Clinton had an opportunity to renew fast-track authority, which expired in 1994, two years ago, when it could have been passed relatively easily. But he passed up the opportunity on the advice of his aides.
The measure would provide Clinton with authority to begin broad new trade talks with other countries, with a guarantee that Congress would act quickly on any new pact without trying to rewrite specific provisions.
U.S. trading partners traditionally have refused to begin broad trade talks in the absence of such authority, for fear Congress will seek to renegotiate any new accords after they have been signed.

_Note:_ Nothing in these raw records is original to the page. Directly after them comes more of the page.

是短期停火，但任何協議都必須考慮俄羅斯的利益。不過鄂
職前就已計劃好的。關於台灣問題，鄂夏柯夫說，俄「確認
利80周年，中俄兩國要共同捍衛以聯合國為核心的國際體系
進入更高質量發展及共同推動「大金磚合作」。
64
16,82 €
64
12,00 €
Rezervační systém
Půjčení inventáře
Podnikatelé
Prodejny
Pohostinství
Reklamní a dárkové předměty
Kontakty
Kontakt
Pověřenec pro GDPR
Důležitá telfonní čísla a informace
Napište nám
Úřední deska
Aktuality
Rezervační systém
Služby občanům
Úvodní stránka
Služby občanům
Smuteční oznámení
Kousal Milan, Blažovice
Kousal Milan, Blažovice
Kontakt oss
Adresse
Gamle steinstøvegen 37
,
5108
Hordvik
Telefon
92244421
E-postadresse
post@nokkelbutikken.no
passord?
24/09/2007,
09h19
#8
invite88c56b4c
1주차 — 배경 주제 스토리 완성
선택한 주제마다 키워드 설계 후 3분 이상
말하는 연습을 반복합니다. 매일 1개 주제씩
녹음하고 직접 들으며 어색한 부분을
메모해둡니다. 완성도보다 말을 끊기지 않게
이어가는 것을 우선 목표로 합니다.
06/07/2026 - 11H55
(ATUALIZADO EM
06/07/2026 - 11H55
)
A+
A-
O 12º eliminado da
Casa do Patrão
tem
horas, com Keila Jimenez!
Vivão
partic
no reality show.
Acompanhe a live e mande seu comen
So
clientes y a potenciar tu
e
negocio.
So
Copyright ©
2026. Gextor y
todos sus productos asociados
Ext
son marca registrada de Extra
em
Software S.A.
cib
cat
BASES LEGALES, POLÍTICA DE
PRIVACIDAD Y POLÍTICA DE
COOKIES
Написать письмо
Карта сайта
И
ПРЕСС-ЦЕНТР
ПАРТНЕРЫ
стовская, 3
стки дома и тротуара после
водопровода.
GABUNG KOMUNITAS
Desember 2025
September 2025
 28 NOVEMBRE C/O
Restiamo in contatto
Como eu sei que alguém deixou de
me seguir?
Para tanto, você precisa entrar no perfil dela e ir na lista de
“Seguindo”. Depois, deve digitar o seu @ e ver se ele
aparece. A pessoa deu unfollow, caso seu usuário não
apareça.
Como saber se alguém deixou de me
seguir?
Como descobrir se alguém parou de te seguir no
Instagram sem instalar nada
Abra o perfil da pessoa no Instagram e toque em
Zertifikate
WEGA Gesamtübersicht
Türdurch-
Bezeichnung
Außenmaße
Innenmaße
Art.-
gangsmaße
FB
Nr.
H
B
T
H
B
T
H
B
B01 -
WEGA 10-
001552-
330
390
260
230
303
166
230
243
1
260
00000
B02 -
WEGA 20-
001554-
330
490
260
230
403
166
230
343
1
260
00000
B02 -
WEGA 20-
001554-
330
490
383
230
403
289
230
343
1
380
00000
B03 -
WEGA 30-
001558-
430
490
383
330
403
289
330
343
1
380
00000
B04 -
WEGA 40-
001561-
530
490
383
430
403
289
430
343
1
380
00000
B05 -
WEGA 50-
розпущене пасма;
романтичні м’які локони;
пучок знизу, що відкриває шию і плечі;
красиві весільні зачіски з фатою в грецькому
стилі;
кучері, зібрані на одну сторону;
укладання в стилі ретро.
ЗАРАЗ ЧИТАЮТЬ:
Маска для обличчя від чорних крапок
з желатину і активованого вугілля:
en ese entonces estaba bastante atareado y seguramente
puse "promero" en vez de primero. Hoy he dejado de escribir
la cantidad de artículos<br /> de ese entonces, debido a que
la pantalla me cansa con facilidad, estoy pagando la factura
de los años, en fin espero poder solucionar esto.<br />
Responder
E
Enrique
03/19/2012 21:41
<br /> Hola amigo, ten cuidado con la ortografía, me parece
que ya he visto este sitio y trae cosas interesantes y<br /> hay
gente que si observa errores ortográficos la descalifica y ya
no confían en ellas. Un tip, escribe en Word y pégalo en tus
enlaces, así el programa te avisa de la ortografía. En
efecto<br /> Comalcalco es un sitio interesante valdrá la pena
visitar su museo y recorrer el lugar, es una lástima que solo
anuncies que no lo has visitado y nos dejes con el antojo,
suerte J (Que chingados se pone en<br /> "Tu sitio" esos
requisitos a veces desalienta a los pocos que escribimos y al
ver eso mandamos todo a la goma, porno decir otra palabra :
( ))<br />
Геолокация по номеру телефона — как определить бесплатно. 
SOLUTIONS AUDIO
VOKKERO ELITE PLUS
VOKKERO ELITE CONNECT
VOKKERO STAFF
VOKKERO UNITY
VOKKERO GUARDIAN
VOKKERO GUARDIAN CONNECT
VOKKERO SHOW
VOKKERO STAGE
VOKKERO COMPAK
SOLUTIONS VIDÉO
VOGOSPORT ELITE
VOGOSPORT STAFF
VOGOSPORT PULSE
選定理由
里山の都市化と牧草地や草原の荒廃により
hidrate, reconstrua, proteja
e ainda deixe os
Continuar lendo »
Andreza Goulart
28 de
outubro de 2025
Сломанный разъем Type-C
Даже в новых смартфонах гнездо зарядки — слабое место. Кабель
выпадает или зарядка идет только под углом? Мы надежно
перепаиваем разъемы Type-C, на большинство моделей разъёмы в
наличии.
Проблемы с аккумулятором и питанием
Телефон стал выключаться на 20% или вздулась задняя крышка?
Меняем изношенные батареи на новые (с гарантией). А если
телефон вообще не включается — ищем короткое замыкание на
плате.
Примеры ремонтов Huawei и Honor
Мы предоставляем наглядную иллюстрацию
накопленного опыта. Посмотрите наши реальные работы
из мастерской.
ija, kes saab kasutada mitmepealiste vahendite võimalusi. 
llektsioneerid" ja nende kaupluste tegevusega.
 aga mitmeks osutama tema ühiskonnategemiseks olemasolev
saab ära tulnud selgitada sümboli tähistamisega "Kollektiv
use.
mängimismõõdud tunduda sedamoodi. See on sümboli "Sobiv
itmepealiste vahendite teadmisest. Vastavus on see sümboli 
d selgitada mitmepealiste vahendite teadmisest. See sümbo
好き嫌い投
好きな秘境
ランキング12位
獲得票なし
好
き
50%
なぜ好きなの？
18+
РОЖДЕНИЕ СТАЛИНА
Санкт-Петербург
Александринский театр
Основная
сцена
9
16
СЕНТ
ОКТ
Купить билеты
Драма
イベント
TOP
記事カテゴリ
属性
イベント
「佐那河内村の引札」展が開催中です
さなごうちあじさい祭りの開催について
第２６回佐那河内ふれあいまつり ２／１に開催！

Although Congress has given fast-track authority to all U.S. presidents since 1974, organized labor has opposed the bill vehemently, threatening to help defeat any lawmaker who supports the measure this time around.
Labor leaders and environmentalists contend the bill would hurt American jobs, depress wages and pollute the environment. They want Congress to require the administration to include more safeguards in trade accords.
Administration policymakers--and most nonpartisan trade analysts--stress that the fast-track bill is not a trade accord, and that it only provides authority for the president to negotiate trade pacts with other countries.
The Senate already had voted, 69 to 31, in a key test vote last week to support the bill, and was expected to pass it easily once the House acted.
Unions and conservation groups had demanded that any new trade accords contain provisions enabling the White House to enforce environmental and labor standards in other nations, but Clinton--and the GOP--balked at that.
Instead, the fast-track legislation contained much narrower language enabling the White House to impose sanctions against another country only in cases where a violation would give it an unfair trade advantage.
The administration had wanted to use fast-track authority to complete global talks on trade in agriculture and financial services and to negotiate market-opening accords with Asian and Latin American countries.
U.S. officials said they also hoped to extend the North American Free Trade Agreement, now in force among the United States, Canada and Mexico, to include Chile--a step the United States promised two years ago.